Using automated event detection to reduce data collection costs with an application to the BFRS dataset
The project aims to replicate and extend the BFRS dataset (which measured political violence in Pakistan, based on press reporting, from 1988 to 2011) by using machine learning and algorithm techniques.
Incident-level data on political violence has been analysed to study causal linkages between terrorism and economic growth. Such research aids policymakers in formulating policies that are focused on reducing the impact of terrorism. Better scholarship and policy using the BFRS dataset can create not only academic value but also strengthen the case for improving internal security in Pakistan, while better-informed voters can create pressure on the government to improve (Banerjee, Kumar, Pande, and Su; Ferrera, 2011).

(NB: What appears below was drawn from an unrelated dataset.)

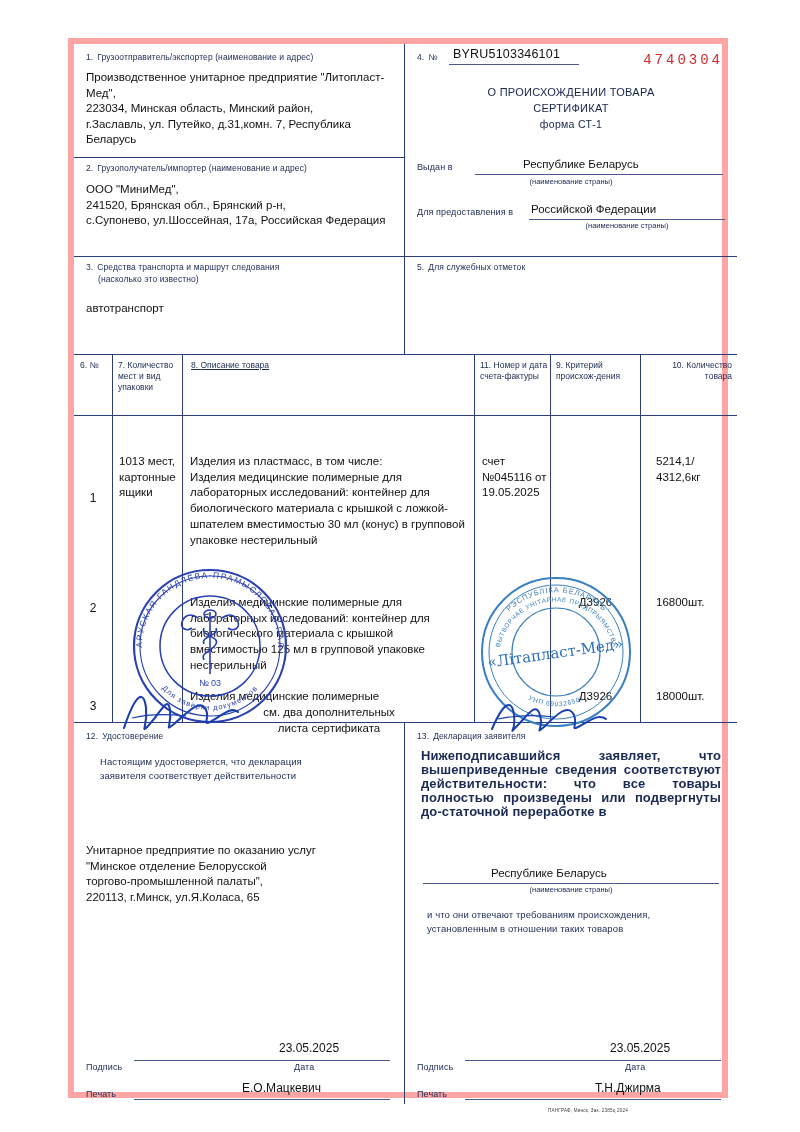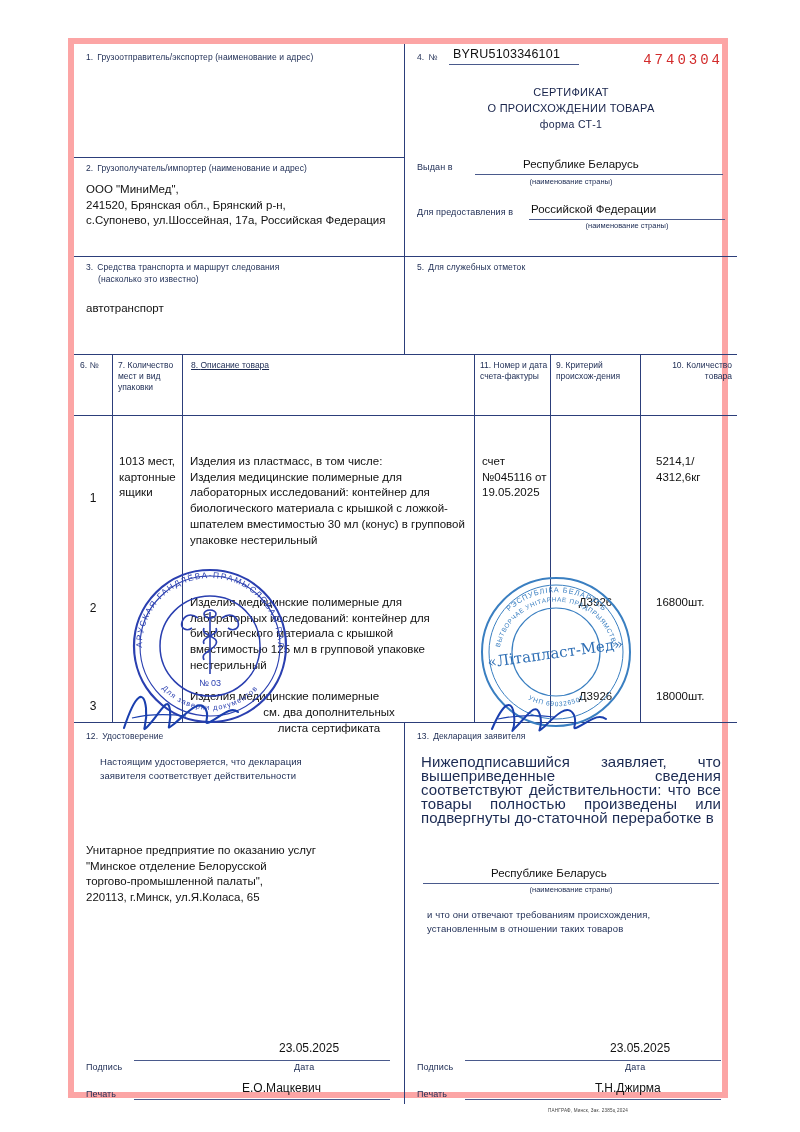"Производственное унитарное предприятие" div.hand { html: none -> <div>Производственное унитарное предприятие "Литопласт-Мед", 223034, Минская область, Минский район, г.Заславль, ул. Путейко, д.31,комн. 7, Республика Беларусь</div> }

BFRS compiles political violence by recording location, consequence, cause, type of violence, and party responsible. However, a problem with datasets compiled by manual newspaper extraction is the recurring cost of updating. Advancements in textual analytics suggest a better way to keep the dataset up to date: extracting data through automation.
We propose to create a similar dataset from 2010 to the present day by automating the identification and categorisation of events using textual analysis with pattern recognition. The automation will streamline the process and, once developed, this machine-learning tool will provide quick updates without incurring any additional cost. The project also aims to create the capacity for the construction of similar datasets on subjects other than violence.

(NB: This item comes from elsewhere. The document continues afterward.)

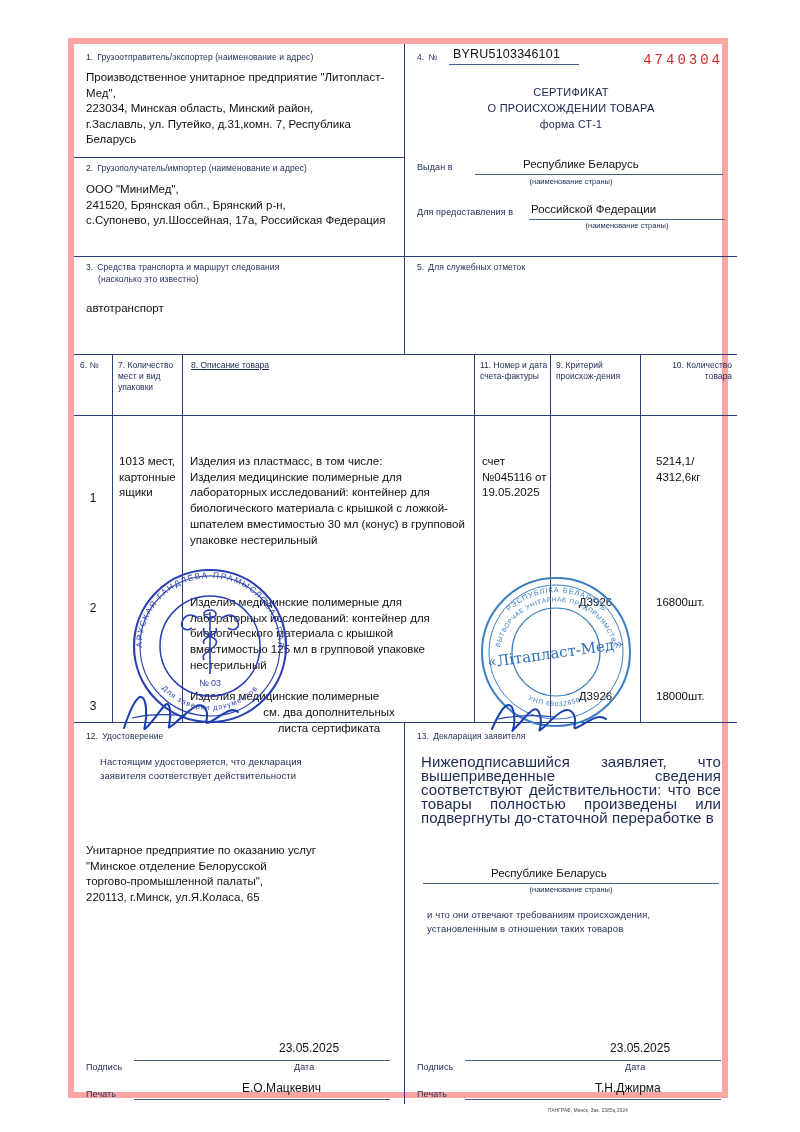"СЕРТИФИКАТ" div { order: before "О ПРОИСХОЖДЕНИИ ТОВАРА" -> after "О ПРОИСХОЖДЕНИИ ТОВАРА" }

Our proposed dataset’s overlap with the BFRS time period will allow us to compare the two and gauge the accuracy of this developed tool. We will search for events reported in BFRS in our scraped data; we will train our algorithms on how to detect such events using this data; and, finally, we will use the trained algorithm on data scraped between 2013 and the present to extract further instances of political violence without human intervention. As an additional check on data quality, human coders will review a sample of extracted data to detect false positives.